**** Text segment ****

Blog Post

Hello everyone!

Hello HASTAC community! I’m Christine, and I’m excited to be a HASTAC scholar for the class of 2014. My background is in the study and exploration of educational media and technology.  Currently, I am working on the Indiana University Design Principles Documentation (DPD) project, which aims to capture the emergent process of designing badge systems and share findings on learning from the Digital Media and Learning (DML) Badges for Lifelong Learning competition awardees. I completed my Master’s degree in Learning, Design, and Technology at Stanford and am on my path toward pursuing further graduate study at the PhD or terminal degree level. Having presented at LDT Expo 2012, I designed a multimedia platform that leverages interactive video to teach idioms and promote language learning (special thanks to Katie McFeely and Gabriel Lomeli from my Stanford cohort for starring in the project!).

I am deeply passionate about the possibilities presented by open learning and open educational resources, and am intrigued by topics of copyright, licensing, and issues of access relative to multimedia. Last year, I published an article on video for learning and issues of intellectual property in the open access journal Access to Knowledge. I also worked on an early iteration of MOOCs in the development of Dr. Kristin Sainani’s “Writing in the Sciences” course, which launched on Coursera in Autumn 2012. For over a year, I worked in the educational technology department at the Stanford Medical Center, where I participated in the design of hybrid learning courses and a pilot of the flipped classroom model with Stanford medical students. I worked with professors to create video-based courses for medical students, integrating built-in quizzes with XML and editing videos in Camtasia Studio and Adobe Premiere Pro.

****

Work order A:
In the HASTAC introduction post, which Coursera course did Christine work on?
Work order B:
Pick up the HASTAC introduction post after its last sentence and write the next paragraph.
The rows play no part in any of this.

**** Information supplied ****

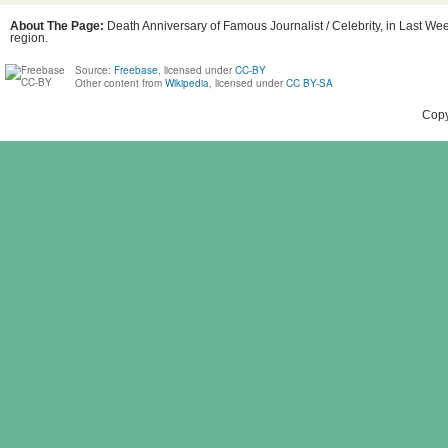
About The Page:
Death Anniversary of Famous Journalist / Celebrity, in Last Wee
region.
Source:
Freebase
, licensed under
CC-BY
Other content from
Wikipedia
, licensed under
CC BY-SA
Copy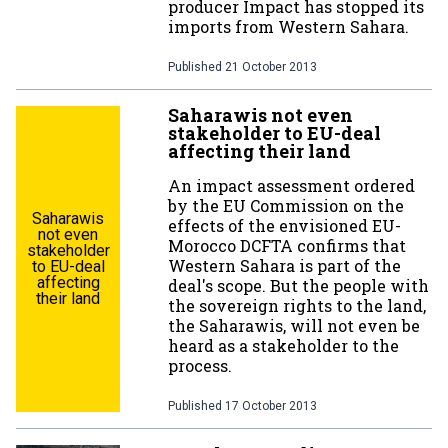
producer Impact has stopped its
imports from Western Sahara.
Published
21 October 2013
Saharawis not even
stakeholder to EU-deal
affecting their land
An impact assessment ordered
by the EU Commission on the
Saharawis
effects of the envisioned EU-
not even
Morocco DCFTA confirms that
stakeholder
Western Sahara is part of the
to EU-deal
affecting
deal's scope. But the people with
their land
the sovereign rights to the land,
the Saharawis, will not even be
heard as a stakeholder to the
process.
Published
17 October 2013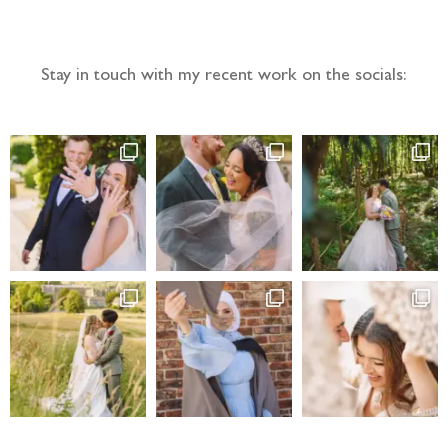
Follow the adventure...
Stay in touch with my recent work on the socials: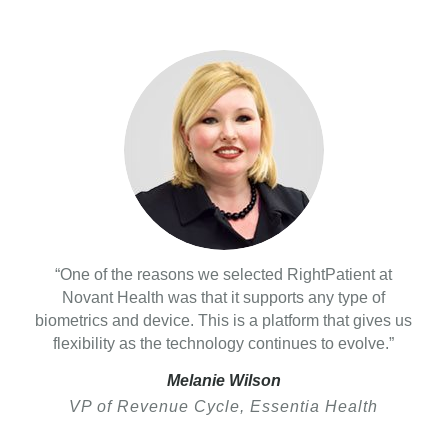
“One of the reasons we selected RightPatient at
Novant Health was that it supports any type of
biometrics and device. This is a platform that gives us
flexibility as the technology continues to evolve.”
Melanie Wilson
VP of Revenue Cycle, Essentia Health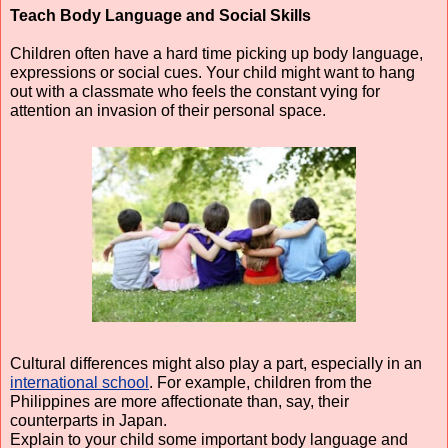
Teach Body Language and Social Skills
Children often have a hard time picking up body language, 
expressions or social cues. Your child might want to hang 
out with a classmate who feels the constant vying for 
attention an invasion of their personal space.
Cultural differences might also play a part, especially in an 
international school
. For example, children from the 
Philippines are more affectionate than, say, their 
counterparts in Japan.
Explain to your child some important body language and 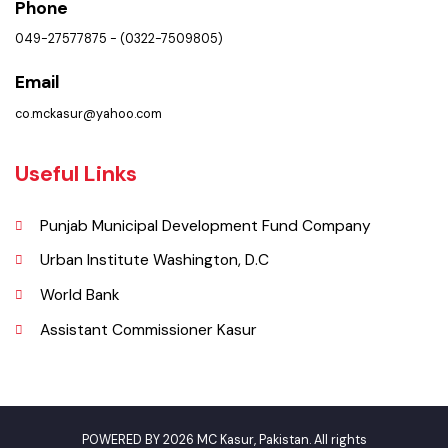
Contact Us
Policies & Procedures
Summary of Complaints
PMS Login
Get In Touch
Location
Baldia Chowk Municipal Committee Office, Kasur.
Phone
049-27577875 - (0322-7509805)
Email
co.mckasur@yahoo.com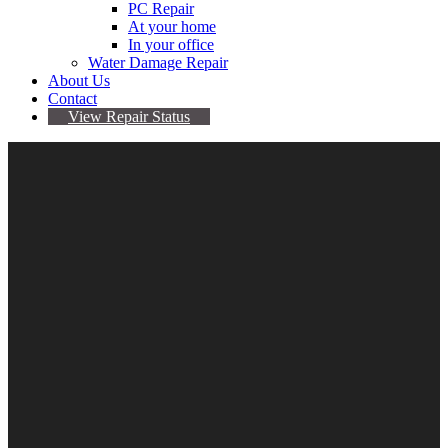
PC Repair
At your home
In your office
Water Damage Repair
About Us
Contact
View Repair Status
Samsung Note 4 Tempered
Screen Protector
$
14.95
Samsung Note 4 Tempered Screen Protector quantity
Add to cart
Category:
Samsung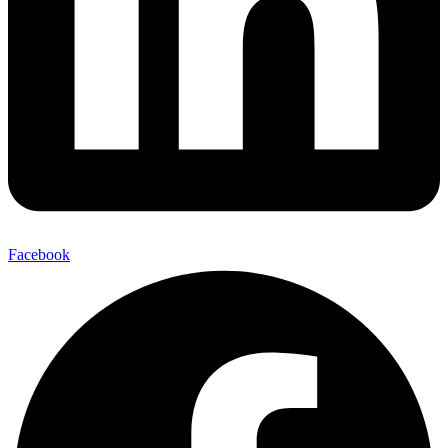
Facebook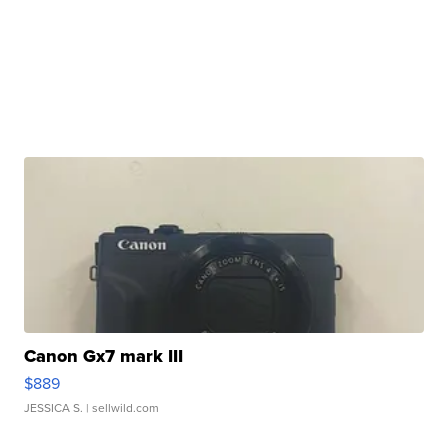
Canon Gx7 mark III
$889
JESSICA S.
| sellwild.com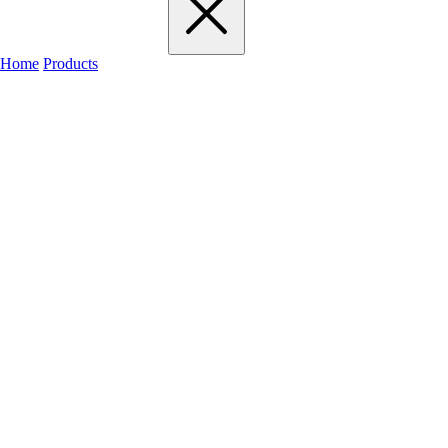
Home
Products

****

Exercise response A:
Dr. Kristin Sainani's "Writing in the Sciences" course.

Exercise response B:
My personal interests include the design of motion graphics and its applications to learning. In specific, I am interested in the study and design of multimedia-enhanced learning and the elements that make it effective and visually exciting. In 2011, I led a session on Designing Educational Media during the (un)conference THATCamp at Google. Additionally, I gravitate to topics of graphic design, game mechanics, and data visualization, and I am captivated by the elegance of mathematical expressions and the simplicity of graphs (such as graphs created in R) that can be accomplished through intricate statistical analysis. I often muse about questions of meaning and interpretation as well as the collective process of sense-making and knowledge creation. I think it’s wonderful how the visualization of data can be leveraged to make inferences and arrive at understanding through identifying trends, patterns, and connections in networks and systems. My goals for the coming year are to broaden my perspective on digital humanities and to develop a stronger footing in the various compelling initiatives that surface. I look forward to engaging in thoughtful discussion and learning with everyone this year!